*** Data for analysis

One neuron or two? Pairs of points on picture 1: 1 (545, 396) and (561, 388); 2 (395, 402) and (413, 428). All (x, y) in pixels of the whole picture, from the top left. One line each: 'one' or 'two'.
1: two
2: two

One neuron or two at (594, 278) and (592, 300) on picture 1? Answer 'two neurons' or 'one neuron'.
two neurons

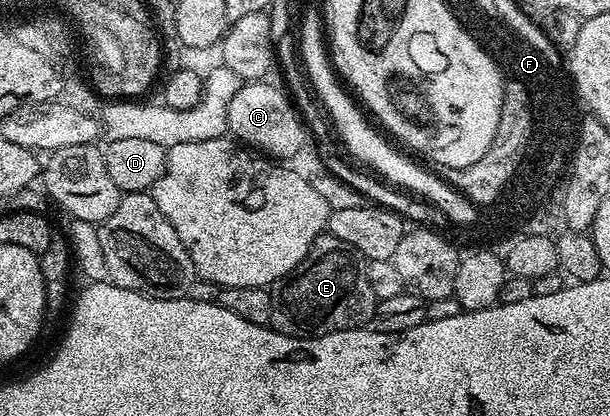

******

Task statement | Without copying any images, transcribe the records exactly as they stand.

Task solution |
One neuron or two? Pairs of points on picture 1: 1 (545, 396) and (561, 388); 2 (395, 402) and (413, 428). All (x, y) in pixels of the whole picture, from the top left. One line each: 'one' or 'two'.
1: two
2: two

One neuron or two at (594, 278) and (592, 300) on picture 1? Answer 'two neurons' or 'one neuron'.
two neurons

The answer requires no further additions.